Simply ‘A Tragic Fate’: A Psychiatrist Revisits the Third Reich


Both Edwald von Kleist, commander of the German forces in Italy, and Walther Funk, Reich minister of economics, tell Dr. Leon Goldensohn—more probing journalist than shrink—that some of their best friends were Jewish. The banality of evil has become something of a cliché, and an anachronistic one, considering this century’s increasingly vivid and proud acts of excessive violence.
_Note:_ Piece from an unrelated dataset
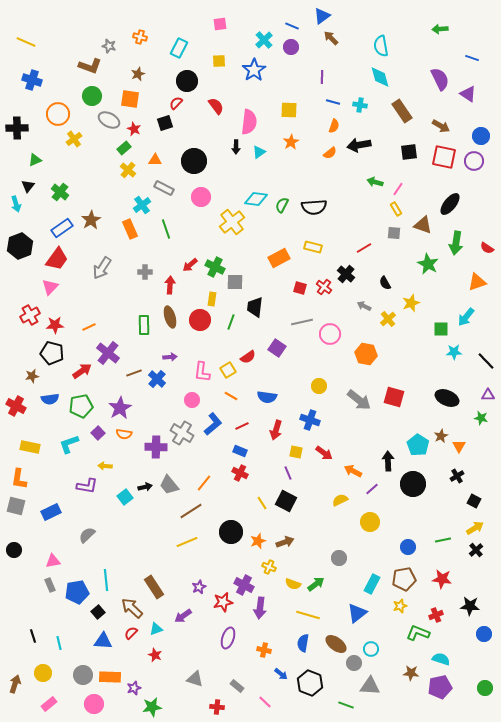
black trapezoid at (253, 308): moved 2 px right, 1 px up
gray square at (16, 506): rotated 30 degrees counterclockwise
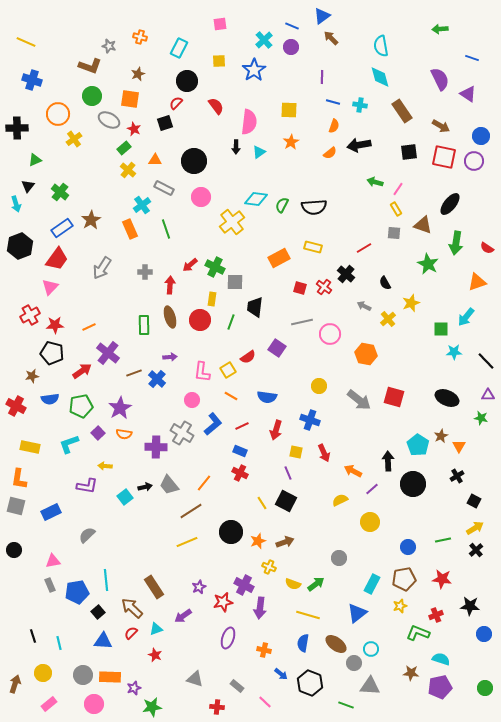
red arrow at (324, 453): rotated 30 degrees clockwise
But Goldensohn’s raw and riveting notes, made during seven months of interviews with defendants and witnesses as they prepared their cases for the Nuremberg trials, demonstrate the monstrous power of platitudes to facilitate ethical breakdown and give shelter to atrocity.

With the exceptions of the deranged Julius Streicher and the flamboyant Hermann Goering, Goldensohn’s subjects are mundane, pathetic men. “I was only a small man and I had no idea of what was going on,” says Funk, who cites his free-market philosophy and vocal opposition to inflation in the occupied countries as mitigating factors in his case, which is not his fault but simply “a tragic fate.” Hanz Fritsche, a propagandist under Goebbels, is similarly pallid in his casuistry: “I became guilty of the death of 5 million people—innocently.”

Goldensohn persistently nudges his subjects to a more authentic confrontation with their culpability, but never puts them on trial. His profile of the mechanical Rudolf Hoess, commandant of Auschwitz, closes with details of Hoess’s favorite sports and hobbies. Goldensohn’s calm, measured portraits rightfully have no conclusions—indulging in a lurid psychology of Nazism would be a way to make it safe.